━━ TEXT SECTION ━━

The Infinity Cache sits at 96MB on this configuration, which is AMD's on-die cache designed to reduce how often the GPU needs to hit the main GDDR6 memory. At 4K, the cache hit rate drops because the working data set is larger, which is partly why AMD compensates with that huge 384-bit memory bus. At 1440p, the Infinity Cache does meaningful work and helps keep bandwidth demands manageable. It's a smart design trade-off, though it's worth knowing that RDNA 3's Infinity Cache is smaller than RDNA 2's on some configurations, which caused some confusion when the architecture launched.
Clock Speeds and Boost
The reference RX 7900 XTX boosts to 2499MHz. Powercolor's Red Devil OC version pushes that to 2565MHz out of the box, which is roughly a 2.6% increase. In isolation that sounds modest, but it's free performance on top of an already fast card, and more importantly it suggests the chip has headroom. Cards that ship with conservative factory overclocks tend to be more stable long-term than ones that are already running near the silicon's limit.

━━━
━━ ENTRIES SUPPLIED ━━

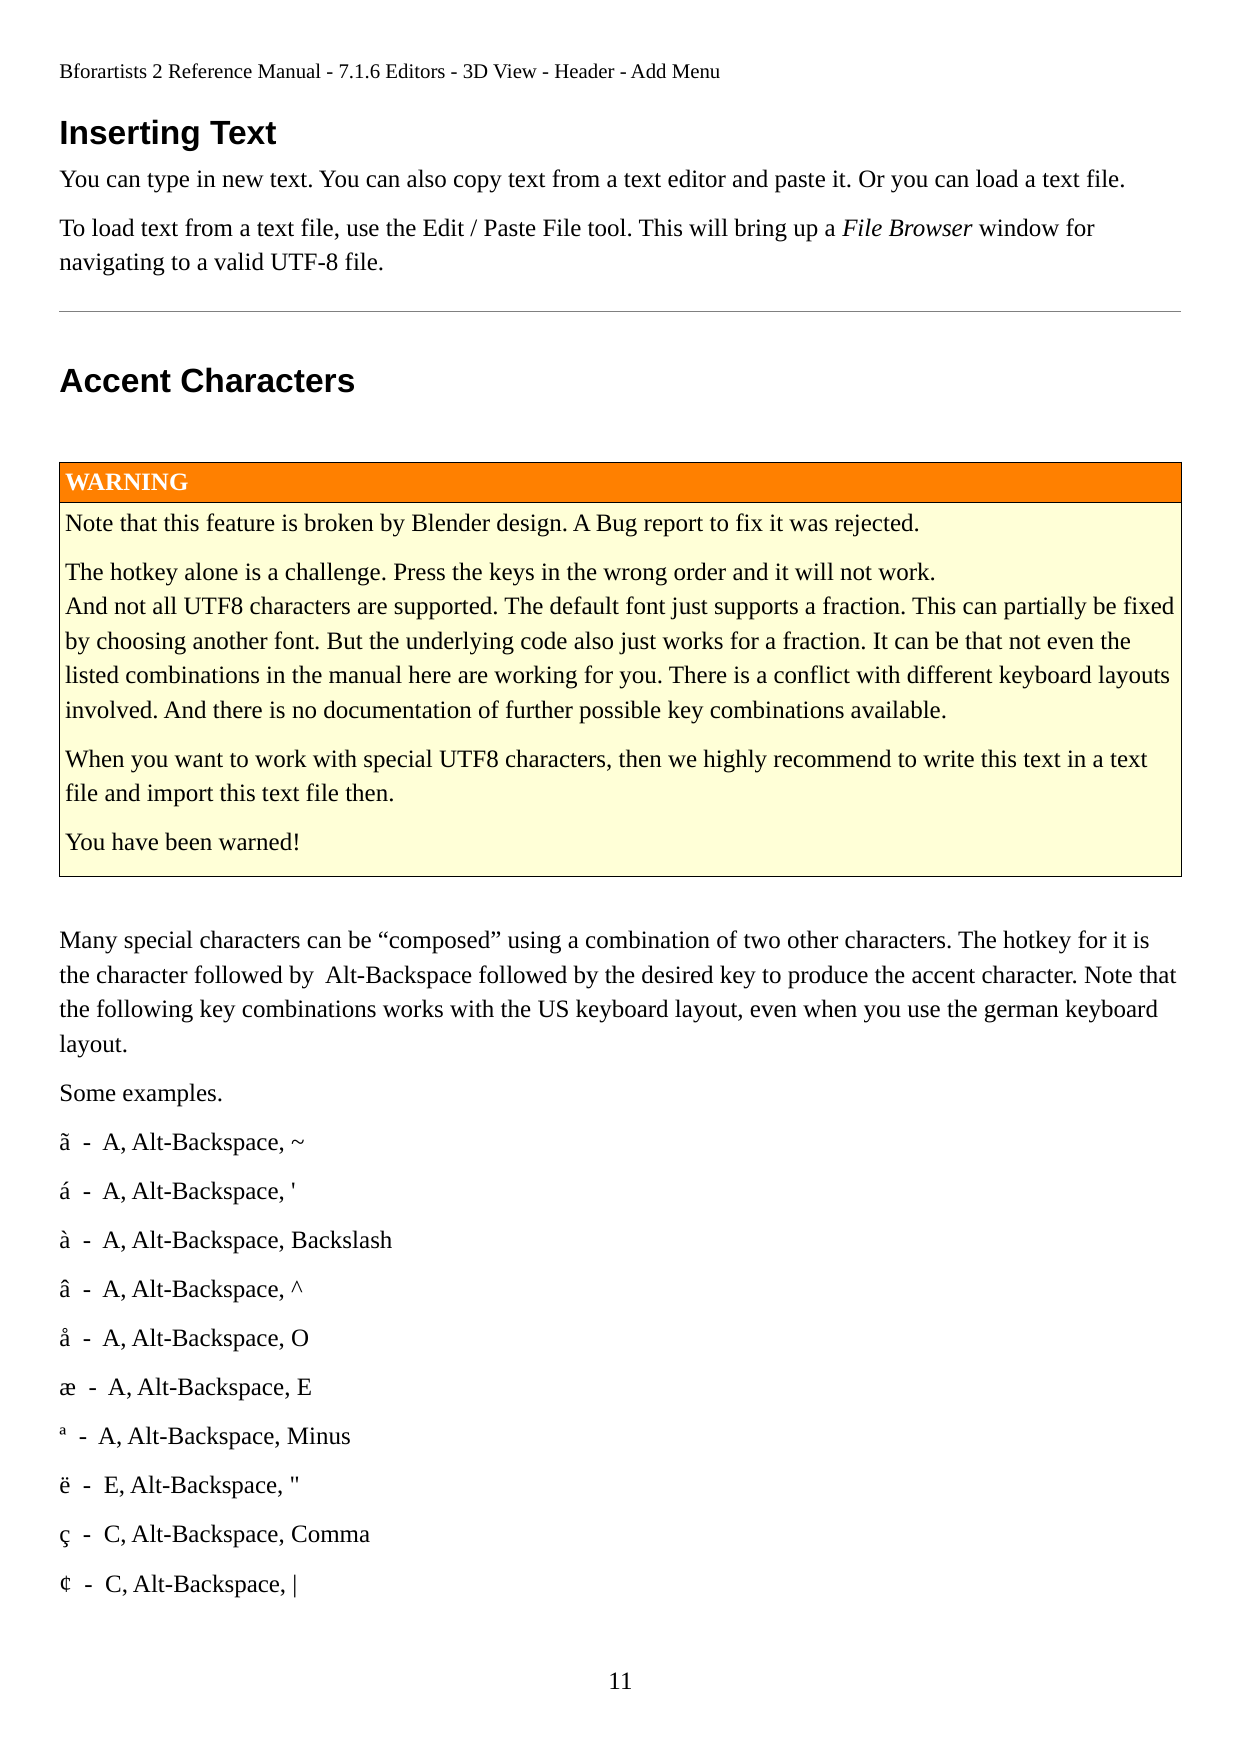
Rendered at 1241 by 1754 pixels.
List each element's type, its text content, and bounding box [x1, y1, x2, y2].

text æ - A, Alt-Backspace, E [59, 1372, 1181, 1401]
text å - A, Alt-Backspace, O [59, 1323, 1181, 1352]
text ¢ - C, Alt-Backspace, | [59, 1569, 1181, 1597]
text ª - A, Alt-Backspace, Minus [59, 1421, 1181, 1450]
table_header WARNING [60, 463, 1181, 502]
table_cell Note that this feature is broken by Blender design. A Bug report to fix it was rejected. The hotkey alone is a challenge. Press the keys in the wrong order and it will not work. And not all UTF8 characters are supported. The default font just supports a fraction. This can partially be fixed by choosing another font. But the underlying code also just works for a fraction. It can be that not even the listed combinations in the manual here are working for you. There is a conflict with different keyboard layouts involved. And there is no documentation of further possible key combinations available. When you want to work with special UTF8 characters, then we highly recommend to write this text in a text file and import this text file then. You have been warned! [60, 503, 1181, 876]
text Some examples. [59, 1078, 1181, 1107]
text Many special characters can be “composed” using a combination of two other characters. The hotkey for it is the character followed by Alt-Backspace followed by the desired key to produce the accent character. Note that the following key combinations works with the US keyboard layout, even when you use the german keyboard layout. [59, 926, 1181, 1058]
text You can type in new text. You can also copy text from a text editor and paste it. Or you can load a text file. [59, 164, 1181, 192]
text ë - E, Alt-Backspace, " [59, 1471, 1181, 1499]
text To load text from a text file, use the Edit / Paste File tool. This will bring up a File Browser window for navigating to a valid UTF-8 file. [59, 213, 1181, 276]
text ç - C, Alt-Backspace, Comma [59, 1519, 1181, 1548]
text â - A, Alt-Backspace, ^ [59, 1274, 1181, 1303]
subtitle Inserting Text [59, 113, 1181, 151]
text ã - A, Alt-Backspace, ~ [59, 1127, 1181, 1156]
text á - A, Alt-Backspace, ' [59, 1176, 1181, 1205]
text à - A, Alt-Backspace, Backslash [59, 1225, 1181, 1254]
subtitle Accent Characters [59, 361, 1181, 400]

━━━

* _YOUR GOAL_:
Reproduce the RX 7900 XTX text above word for word from "The Infinity Cache sits" to "the architecture launched.".

* _REPLY_:
The Infinity Cache sits at 96MB on this configuration, which is AMD's on-die cache designed to reduce how often the GPU needs to hit the main GDDR6 memory. At 4K, the cache hit rate drops because the working data set is larger, which is partly why AMD compensates with that huge 384-bit memory bus. At 1440p, the Infinity Cache does meaningful work and helps keep bandwidth demands manageable. It's a smart design trade-off, though it's worth knowing that RDNA 3's Infinity Cache is smaller than RDNA 2's on some configurations, which caused some confusion when the architecture launched.